== Listed records
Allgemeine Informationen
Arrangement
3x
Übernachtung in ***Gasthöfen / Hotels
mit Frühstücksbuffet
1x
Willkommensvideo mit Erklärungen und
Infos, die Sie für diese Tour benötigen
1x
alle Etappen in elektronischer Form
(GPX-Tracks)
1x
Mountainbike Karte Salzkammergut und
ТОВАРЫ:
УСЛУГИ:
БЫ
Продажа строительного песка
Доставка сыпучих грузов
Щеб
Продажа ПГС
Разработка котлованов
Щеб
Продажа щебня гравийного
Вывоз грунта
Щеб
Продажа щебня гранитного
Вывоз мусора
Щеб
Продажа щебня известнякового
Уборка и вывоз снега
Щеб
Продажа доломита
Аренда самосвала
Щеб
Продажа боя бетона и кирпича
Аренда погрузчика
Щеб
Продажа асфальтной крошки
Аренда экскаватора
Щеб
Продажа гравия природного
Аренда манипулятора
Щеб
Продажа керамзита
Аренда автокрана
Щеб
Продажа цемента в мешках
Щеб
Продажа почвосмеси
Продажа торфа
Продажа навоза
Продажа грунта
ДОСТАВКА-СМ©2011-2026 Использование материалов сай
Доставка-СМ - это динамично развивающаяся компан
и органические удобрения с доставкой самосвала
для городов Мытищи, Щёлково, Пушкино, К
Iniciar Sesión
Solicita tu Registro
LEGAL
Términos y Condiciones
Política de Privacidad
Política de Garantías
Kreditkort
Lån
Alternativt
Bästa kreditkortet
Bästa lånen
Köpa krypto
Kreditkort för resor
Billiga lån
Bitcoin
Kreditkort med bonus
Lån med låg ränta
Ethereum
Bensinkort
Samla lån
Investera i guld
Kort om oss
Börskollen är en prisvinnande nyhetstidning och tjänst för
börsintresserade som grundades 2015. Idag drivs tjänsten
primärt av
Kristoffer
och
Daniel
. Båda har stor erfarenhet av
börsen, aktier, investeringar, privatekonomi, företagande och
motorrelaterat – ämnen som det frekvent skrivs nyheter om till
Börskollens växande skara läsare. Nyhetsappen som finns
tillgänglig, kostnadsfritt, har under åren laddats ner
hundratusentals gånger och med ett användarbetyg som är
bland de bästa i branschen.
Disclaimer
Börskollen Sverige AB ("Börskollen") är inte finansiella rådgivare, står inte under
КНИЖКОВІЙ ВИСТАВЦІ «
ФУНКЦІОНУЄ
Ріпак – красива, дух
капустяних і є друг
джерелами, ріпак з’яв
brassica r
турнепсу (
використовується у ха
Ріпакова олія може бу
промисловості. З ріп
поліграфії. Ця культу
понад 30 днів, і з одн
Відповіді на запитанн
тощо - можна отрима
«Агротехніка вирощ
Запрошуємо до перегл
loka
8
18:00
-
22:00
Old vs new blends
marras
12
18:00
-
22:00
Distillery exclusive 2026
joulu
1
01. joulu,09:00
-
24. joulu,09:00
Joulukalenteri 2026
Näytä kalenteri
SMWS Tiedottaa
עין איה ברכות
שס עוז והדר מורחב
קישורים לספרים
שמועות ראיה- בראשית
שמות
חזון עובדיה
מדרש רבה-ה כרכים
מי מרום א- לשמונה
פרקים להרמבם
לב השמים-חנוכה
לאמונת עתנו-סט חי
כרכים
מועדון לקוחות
====
*Assignment:* Please give the data again in full, exactly as written.

*Reply:*
Allgemeine Informationen
Arrangement
3x
Übernachtung in ***Gasthöfen / Hotels
mit Frühstücksbuffet
1x
Willkommensvideo mit Erklärungen und
Infos, die Sie für diese Tour benötigen
1x
alle Etappen in elektronischer Form
(GPX-Tracks)
1x
Mountainbike Karte Salzkammergut und
ТОВАРЫ:
УСЛУГИ:
БЫ
Продажа строительного песка
Доставка сыпучих грузов
Щеб
Продажа ПГС
Разработка котлованов
Щеб
Продажа щебня гравийного
Вывоз грунта
Щеб
Продажа щебня гранитного
Вывоз мусора
Щеб
Продажа щебня известнякового
Уборка и вывоз снега
Щеб
Продажа доломита
Аренда самосвала
Щеб
Продажа боя бетона и кирпича
Аренда погрузчика
Щеб
Продажа асфальтной крошки
Аренда экскаватора
Щеб
Продажа гравия природного
Аренда манипулятора
Щеб
Продажа керамзита
Аренда автокрана
Щеб
Продажа цемента в мешках
Щеб
Продажа почвосмеси
Продажа торфа
Продажа навоза
Продажа грунта
ДОСТАВКА-СМ©2011-2026 Использование материалов сай
Доставка-СМ - это динамично развивающаяся компан
и органические удобрения с доставкой самосвала
для городов Мытищи, Щёлково, Пушкино, К
Iniciar Sesión
Solicita tu Registro
LEGAL
Términos y Condiciones
Política de Privacidad
Política de Garantías
Kreditkort
Lån
Alternativt
Bästa kreditkortet
Bästa lånen
Köpa krypto
Kreditkort för resor
Billiga lån
Bitcoin
Kreditkort med bonus
Lån med låg ränta
Ethereum
Bensinkort
Samla lån
Investera i guld
Kort om oss
Börskollen är en prisvinnande nyhetstidning och tjänst för
börsintresserade som grundades 2015. Idag drivs tjänsten
primärt av
Kristoffer
och
Daniel
. Båda har stor erfarenhet av
börsen, aktier, investeringar, privatekonomi, företagande och
motorrelaterat – ämnen som det frekvent skrivs nyheter om till
Börskollens växande skara läsare. Nyhetsappen som finns
tillgänglig, kostnadsfritt, har under åren laddats ner
hundratusentals gånger och med ett användarbetyg som är
bland de bästa i branschen.
Disclaimer
Börskollen Sverige AB ("Börskollen") är inte finansiella rådgivare, står inte under
КНИЖКОВІЙ ВИСТАВЦІ «
ФУНКЦІОНУЄ
Ріпак – красива, дух
капустяних і є друг
джерелами, ріпак з’яв
brassica r
турнепсу (
використовується у ха
Ріпакова олія може бу
промисловості. З ріп
поліграфії. Ця культу
понад 30 днів, і з одн
Відповіді на запитанн
тощо - можна отрима
«Агротехніка вирощ
Запрошуємо до перегл
loka
8
18:00
-
22:00
Old vs new blends
marras
12
18:00
-
22:00
Distillery exclusive 2026
joulu
1
01. joulu,09:00
-
24. joulu,09:00
Joulukalenteri 2026
Näytä kalenteri
SMWS Tiedottaa
עין איה ברכות
שס עוז והדר מורחב
קישורים לספרים
שמועות ראיה- בראשית
שמות
חזון עובדיה
מדרש רבה-ה כרכים
מי מרום א- לשמונה
פרקים להרמבם
לב השמים-חנוכה
לאמונת עתנו-סט חי
כרכים
מועדון לקוחות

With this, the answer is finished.